Although some tennis fans might like to hunt down Juan Martin del Potro and fling him off a bridge for getting in the way of yet another clash between ATP No. 1 Rafael Nadal and No. 2 Novak Djokovic, it would be a mistake to write off the hulking, shy, reticent 6-foot-6 Argentine as just a high-level spoiler.
Delpo's mastery of Nadal in the Shanghai semifinals, followed by an extremely close loss (7-6 in the third set) to Djokovic in the final Sunday, was anything but a timely trip into a zone -- The Zone -- that del Potro isn't destined to inhabit for any significant length of time. Rather, it’s becoming the kind of thing he does for a living, and who knows, one day soon he might again beat two icons back-to-back on one of the game’s great stages -- as he did when he shocked Nadal and then stunned Roger Federer to win the 2009 US Open.
Nadal generated headlines the other day after the loss to del Potro in Shanghai and took some flak for revealing to the press that in that 2009 US Open semifinal with Delpo, he was suffering from a terribly painful 26-millimeter (1.02 inches) tear in his abdominal wall. Ironically, Nadal was trying to explain why he considered the 6-2, 6-4 win by Delpo in Shanghai even more persuasive that the 6-2, 6-2, 6-2 rout in New York because this time Nadal was healthy.

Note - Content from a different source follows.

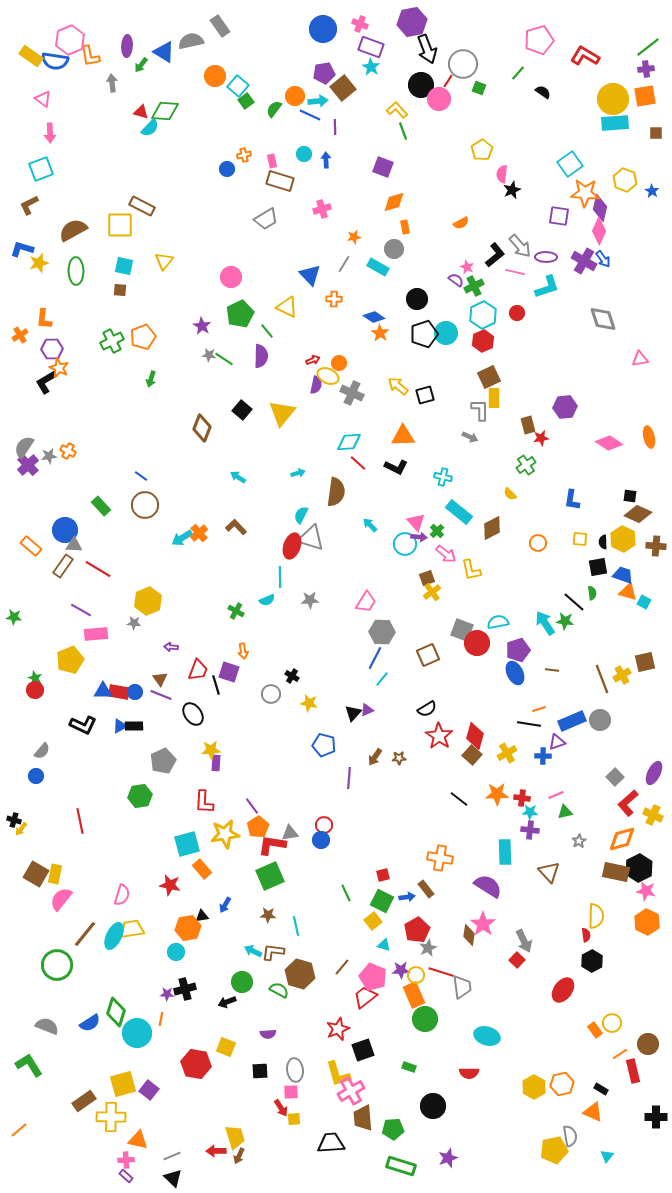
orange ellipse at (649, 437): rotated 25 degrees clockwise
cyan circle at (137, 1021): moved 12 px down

That’s kind of how it is for del Potro. Even a guy like Nadal feels obliged to grab you by the lapels, shake and declare, "No, this guy isn’t just good, like Tomas Berdych or Jo-Wilfried Tsonga is good. He’s really good."

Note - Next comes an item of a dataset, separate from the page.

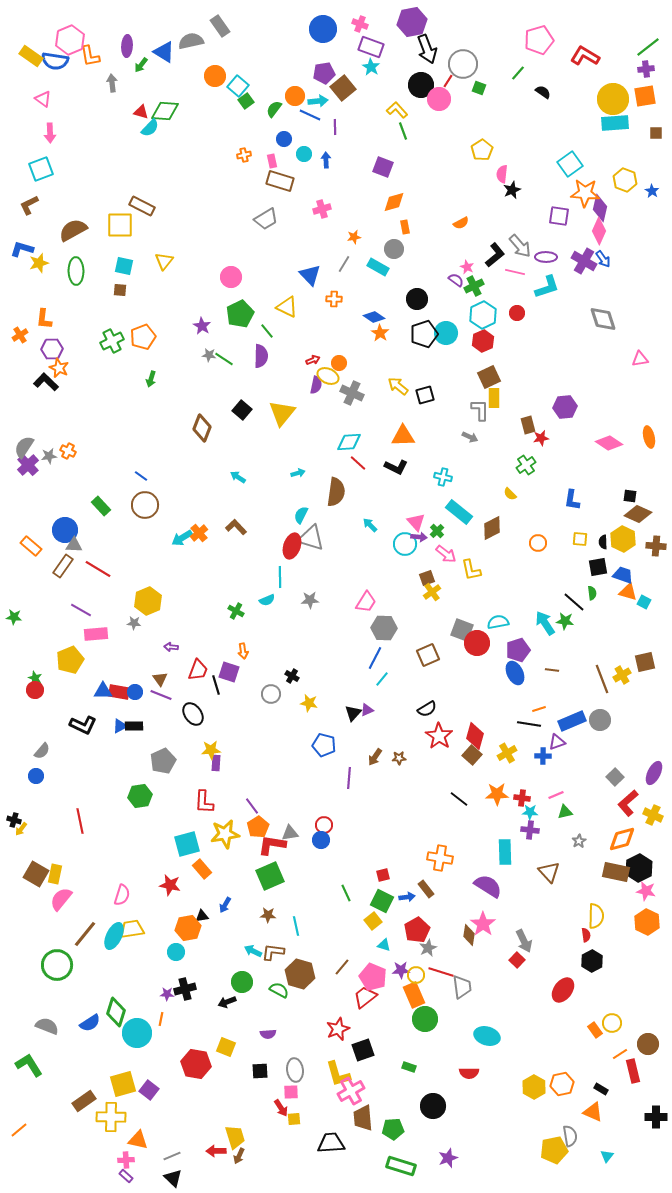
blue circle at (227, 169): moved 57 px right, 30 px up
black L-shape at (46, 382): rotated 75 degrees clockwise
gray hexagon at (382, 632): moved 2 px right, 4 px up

Del Potro’s record bears it out. He is back up to a solid No. 5 world ranking. At 25, he’s no kid anymore, that’s true. He needs to fish or cut bait. But remember that Delpo lost an entire year to surgery rehab just months after he won his first and, thus far, only major. And let’s face it: Delpo isn’t a mercurial guy who’s likely to rebuild his confidence in a few weeks or months. He’s diligent and methodical almost to the point of being plodding, but what he builds is on a very, very solid foundation. His game shows that; it’s the equivalent of a mission-style table made of solid oak.
That game has carried Delpo to strange and wild places, like that five-set semifinal loss to Djokovic this year at Wimbledon and the excruciating loss to Nadal in the finals of Indian Wells. It seems that every time you turn around, del Potro is coming off some epic, intense performance against one icon or another. And coming up just short less often than it may seem.
Isn't this the guy who denied Federer the title on his home court in Basel, Switzerland, just last year? The one who had three straight wins over Nadal in that enchanted 2009? The game-puncher who lost 19-17 in the third set in the semis of the 2012 Olympic Games to the selfsame Federer, only to bounce back to snatch the bronze from the hands of Djokovic?
You bet. And what you have to ask yourself is: How much longer can the fates conspire to keep del Potro from winning another major? The answer may be, not very long.
After the Shanghai final, Delpo confessed: "I think I'm playing even better than 2009, or 2008, or last year. … I still have the same goal, which is [to] get closer to the top guys. If I still work like this, I hope I can be there one day.”
He’s clearly humble, and he’s obviously grounded. He knows just how close he is to the summit of tennis. Heck, he’s virtually a No. 3 already since current No. 4 David Ferrer is fading fast at 31 and No. 3 Andy Murray is out until the beginning of next year.
Delpo lost a three-setter to Djokovic last year in the ATP World Tour finals. In 2009, he made the final but was upset by Nikolay Davydenko. Last week, he qualified for the elite eight again, and that means he’ll have at least one more chance this year to close a deal he’s been working on patiently and doggedly for nearly three years now.